§ **Material provided**:
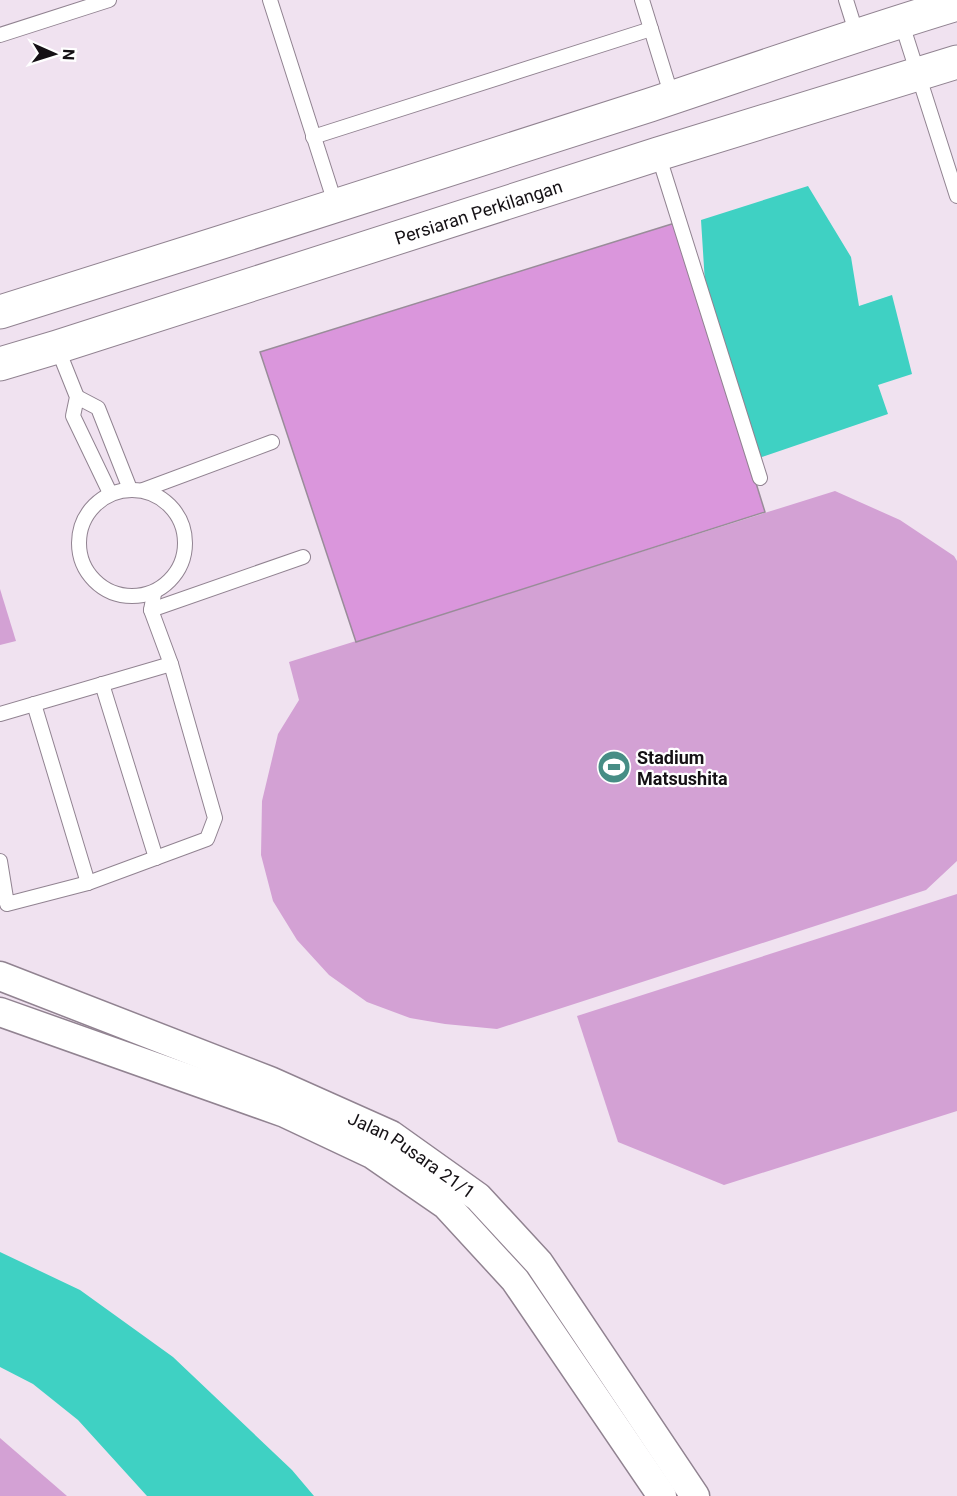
<svg xmlns="http://www.w3.org/2000/svg" width="957" height="1496" font-family="Roboto,sans-serif">
  <style>
    .green { fill: #d3a1d4 }
    .water { fill: #3fd1c3 }
    .building { fill: #da96dc; stroke: #998c99; stroke-width: 1.5 }
    .lines { fill: none; stroke-linecap: round; stroke-linejoin: round }
    .service-casing { stroke: #918391; stroke-width: 16 }
    .minor-casing { stroke: #918391; stroke-width: 31 }
    .secondary-casing { stroke: #918391; stroke-width: 35 }
    .service { stroke: #fff; stroke-width: 14 }
    .minor { stroke: #fff; stroke-width: 28 }
    .secondary { stroke: #fff; stroke-width: 33 }
    .labels { text-anchor: middle; dominant-baseline: central; stroke-width: 4.5; stroke-linejoin: round; paint-order: stroke }
    .street-label { font-size: 18px; fill: #151115; stroke: #fff }
    .poi-label { font-size: 18px; font-weight: bold; fill: #151115; stroke: #fff; text-anchor: start }
  </style>
  <rect width="100%" height="100%" fill="#f0e2f0"/>
  <g class="green">
    <path d="M835,491L900,520L954,556L957,561V861L926,890L497,1029L445,1024L410,1018L367,1002L329,975L297,940L273,901L261,855L262,801L278,734L299,700L289,662Z"/>
    <path d="M0,589L16,641L0,645Z"/>
    <path d="M957,894V1111L724,1185L618,1142L577,1016Z"/>
    <path d="M0,1438L67,1496H0Z"/>
  </g>
  <g class="water">
    <path d="M808,186L851,257L859,306L892,295L912,374L878,385L888,414L756,459L705,283L701,220Z"/>
    <path d="M0,1252L80,1290L173,1357L292,1470L314,1496H147L78,1420L33,1384L0,1367Z"/>
  </g>
  <path class="building" d="M675,223L765,512L356,642L260,352Z"/>
  <g class="lines">
    <g class="service-casing">
      <g id="service">
        <path d="M270,0L336,206"/>
        <path d="M642,0L672,97"/>
        <path d="M846,0L857,35"/>
        <path d="M901,21L957,196"/>
        <path d="M0,35L109,0"/>
        <path d="M313,137L651,29"/>
        <path d="M658,154L760,478"/>
        <path d="M57,347L77,397L73,416L110,493"/>
        <path d="M77,397L98,408L130,489"/>
        <circle cx="132" cy="543" r="53"/>
        <path d="M143,490L272,442"/>
        <path d="M151,610L303,557"/>
        <path d="M102,684L156,858"/>
        <path d="M34,704L88,883"/>
        <path d="M0,714L171,664"/>
        <path d="M0,861L7,904L88,883L207,839L215,818L171,664L151,610L154,594"/>
      </g>
    </g>
    <g class="minor-casing">
      <g id="minor">
        <path id="s1" d="M0,976L270,1081L391,1135L478,1197L539,1263L695,1496"/>
        <path d="M0,1012L285,1113L372,1154L446,1205L515,1280L662,1496"/>
      </g>
    </g>
    <g class="secondary-casing">
      <g id="secondary">
        <path d="M0,312C217,244 433,175 650,105C752,71 854,35 957,4"/>
        <path id="s2" d="M0,364L57,347L658,154L957,62"/>
      </g>
    </g>
    <use href="#service" class="service"/>
    <use href="#minor" class="minor"/>
    <use href="#secondary" class="secondary"/>
  </g>
  <defs>
    <g id="stadium-disc" transform="scale(1.725)"><circle r="9.5" fill="#478d85" stroke="#fff"/><path d="M0-5a6.5 5 0 1 0 0 10a6.5 5 0 1 0 0-10ZM-3.5-1.8h7v3.6h-7Z" fill="#fff"/></g>
  </defs>
  <g fill-rule="evenodd">
    <use href="#stadium-disc" x="614" y="767"/>
  </g>
  <g class="labels">
    <g class="street-label">
      <text stroke="none"><textPath href="#s2" startOffset="502">Persiaran Perkilangan</textPath></text>
      <text stroke="none"><textPath href="#s1" startOffset="450">Jalan Pusara 21/1</textPath></text>
    </g>
    <g class="poi-label">
      <text x="637" y="757">Stadium<tspan x="637" dy="21">Matsushita</tspan></text>
    </g>
  </g>
  <g transform="translate(54 54) rotate(93)" stroke="#ffffff" stroke-width="4.5" paint-order="stroke">
  <path d="M0-4.5L10 22L0 15L-10 22Z" fill="#151115"/>
  <text y="-9" font-size="16" font-weight="bold" text-anchor="middle" fill="#151115">N</text>
  </g>
</svg>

§ **Task directions**:
Copy out the lines above that hold the string "startOffset".

§ **Task answer**:
      <text stroke="none"><textPath href="#s2" startOffset="502">Persiaran Perkilangan</textPath></text>
      <text stroke="none"><textPath href="#s1" startOffset="450">Jalan Pusara 21/1</textPath></text>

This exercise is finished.